On Wednesday 11 March, Rathbone Greenbank Investments and key partners hosted a parliamentary debate to provide further impetus for the Modern Slavery Bill as it enters its final phases.
There was standing room only in the House of Commons’ Grand Committee Room as over a hundred business leaders, investors, NGO representatives and members of both houses of parliament gathered to express their support for Transparency in Supply Chains (TISC) legislation to form part of the final Bill.
Sir John Randall, Conservative MP for Uxbridge & South Ruislip, chaired the debate. After stepping down as deputy chief whip in 2013, much of his recent work in parliament has focused on the Modern Slavery Bill. He spoke of the tremendous change in the Government’s attitude over this time, as scepticism has been countered by clear support from the business and investor communities. Sir John underlined this by reading out statements from IKEA and Unilever.
Fiona Mactaggart, Labour MP for Slough, began her remarks by sharing her experiences of tabling the first TISC bill under the Ten Minute Rule back in 2011, building on the findings of a major report by the Centre for Social Justice.
Similar legislation in California had served as a useful model for the first bill. However, reaction to it was predictable: the burden on business would be too onerous. In fact, bad regulation, or a lack of it, can be equally burdensome.

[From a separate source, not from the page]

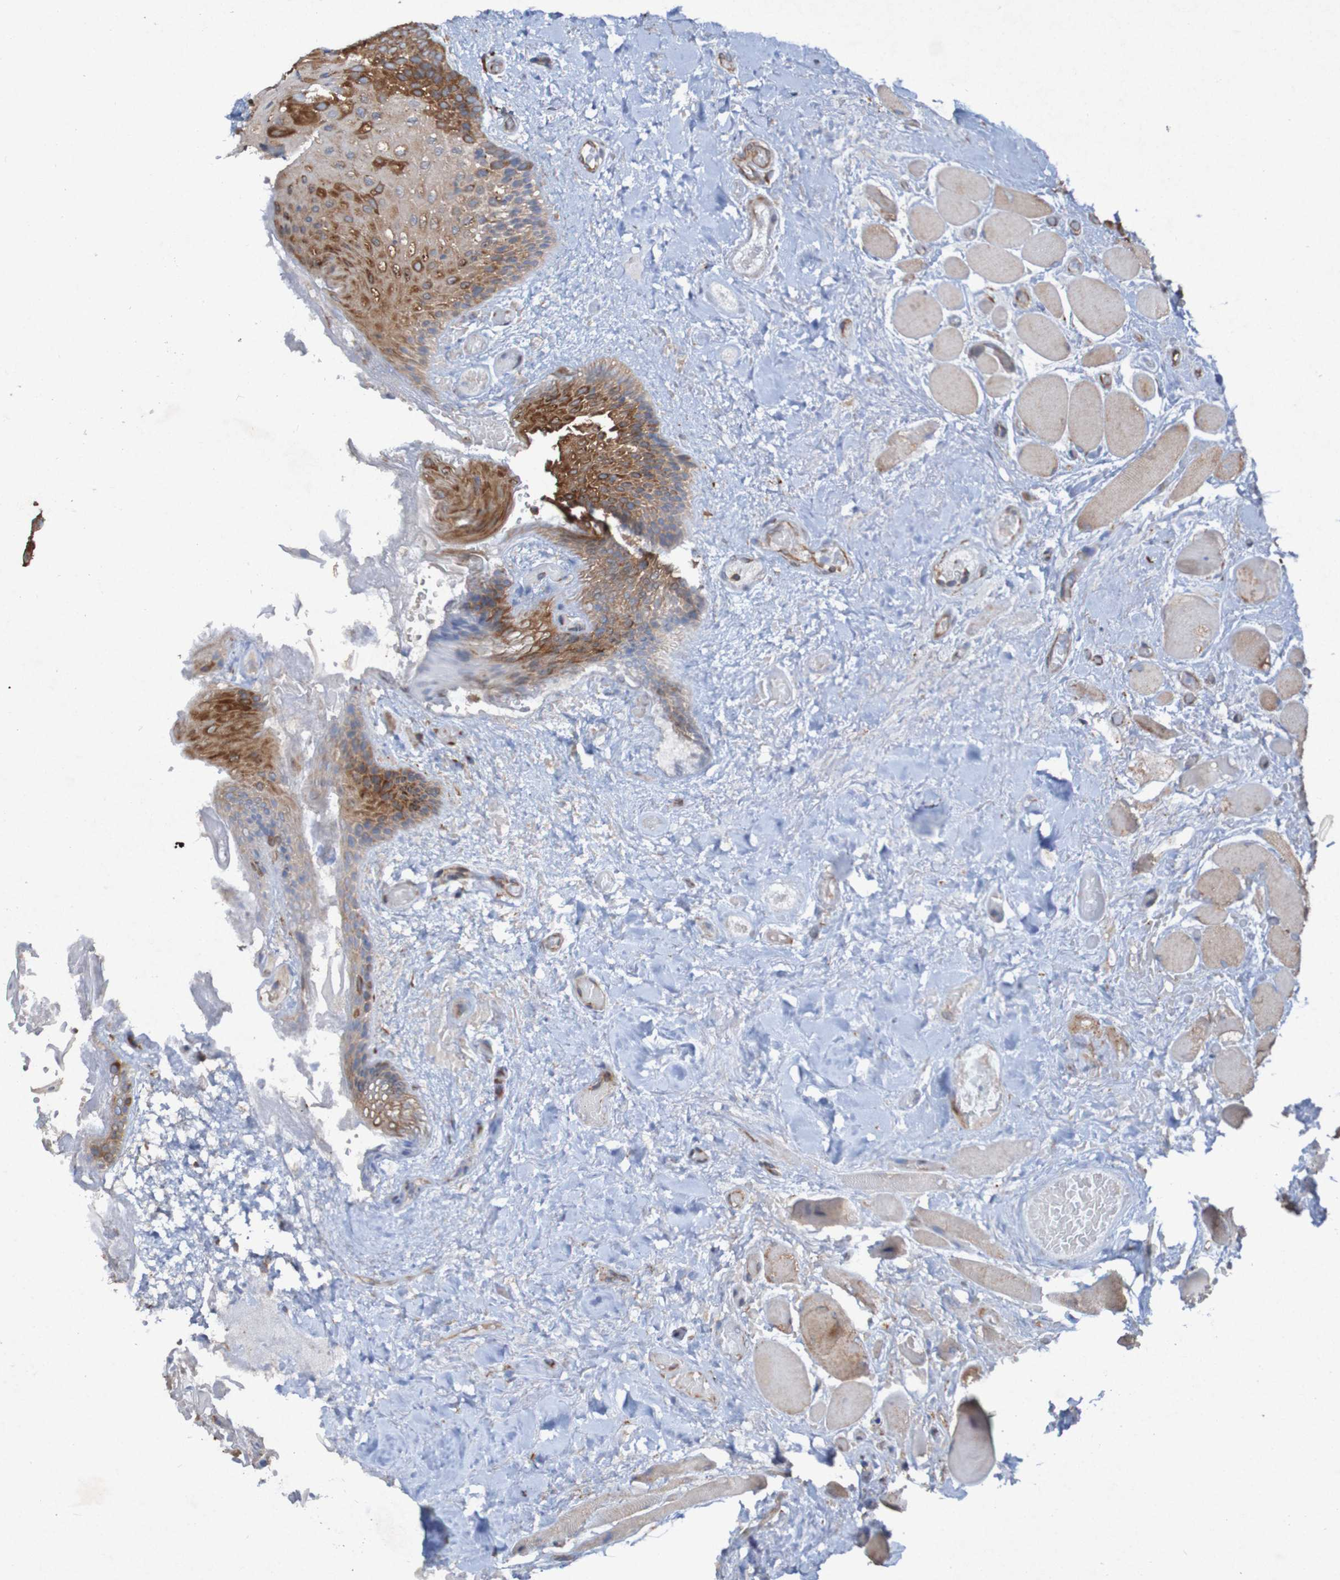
{"staining": {"intensity": "strong", "quantity": "25%-75%", "location": "cytoplasmic/membranous"}, "tissue": "oral mucosa", "cell_type": "Squamous epithelial cells", "image_type": "normal", "snomed": [{"axis": "morphology", "description": "Normal tissue, NOS"}, {"axis": "morphology", "description": "Squamous cell carcinoma, NOS"}, {"axis": "topography", "description": "Skeletal muscle"}, {"axis": "topography", "description": "Adipose tissue"}, {"axis": "topography", "description": "Vascular tissue"}, {"axis": "topography", "description": "Oral tissue"}, {"axis": "topography", "description": "Peripheral nerve tissue"}, {"axis": "topography", "description": "Head-Neck"}], "caption": "This micrograph exhibits immunohistochemistry staining of unremarkable human oral mucosa, with high strong cytoplasmic/membranous positivity in approximately 25%-75% of squamous epithelial cells.", "gene": "RPL10L", "patient": {"sex": "male", "age": 71}}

When TISC legislation was tabled as part of a Private Member’s Bill in 2012, it received much more support despite eventually being talked out. At this stage, companies such as Mars and John Lewis became involved and an appetite from business for such a provision began to emerge. Home Office agreement to include TISC legislation in the Modern Slavery Bill in 2014 therefore proved to be a turning point.
There remains work to be done, however, and in many ways the journey is just beginning. The major requirement now is for a single repository for corporate transparency reports to be established so that concerned parties can easily compare and contrast company responses. This was a key weakness in the California TISC Act which needs to be addressed if the UK version is to represent global best practice.
Katherine Garrett-Cox, chief executive at Alliance Trust, offered a perspective from the business and investor communities.The issue of human rights in the supply chain is a material investment risk. Investors need to be fully aware which companies are leaders on the issue – and therefore have a competitive edge – and which are lagging behind.
General reporting requirements, such as TISC, help to create a level playing field: there may be some additional burden on companies, but if it’s equally apportioned then the benefits accrue to all.
The success of the lobbying effort to have TISC included in the Modern Slavery Bill demonstrates the power of collaboration between the public and private sectors. A key motive for having a fully integrated responsible investment process is the belief that if you choose to act against society, in time society will act against you.
Virginie Mahin from Mondelez International shared her views on combating child labour in the cocoa supply chain. This involved an exploration of Mondelez’s policies, governance and auditing, while also examining efforts to address the root causes of child labour in the sector which are primarily economic. The experience of Cadbury’s Cocoa Partnership led to the formation of Cocoa Life in 2012, a £400 million investment in partner communities, aiming to improve livelihoods and reduce the incentives for poor labour standards in supply chains.
Finally, Dr Aidan McQuade, director of Anti-Slavery International, brought proceedings to a close by paying tribute to those parliamentarians who have moved the Bill on hugely beyond its initial focus on enforcement. He thanked those involved for their considerable moral courage: that there is a provision for TISC is a tribute to the efforts of the Ethical Trading Initiative and many other NGOs and trade unions; and without business adding its voice, it might not be there at all.
Modern slavery is an opportunistic crime in which legal loopholes can contribute to the exploitation of individuals. The traditional response of business is to audit for such eventualities, which may not reduce the actual crime, but merely offer plausible deniability should issues be uncovered.
TISC is not an end but a beginning – business must now engage more systematically with regulators to ensure long-lasting reforms in supply chain management.
Matt Crossman leads Rathbone Greenbank’s engagement activity and is the secretary to the Rathbones Group corporate governance committee.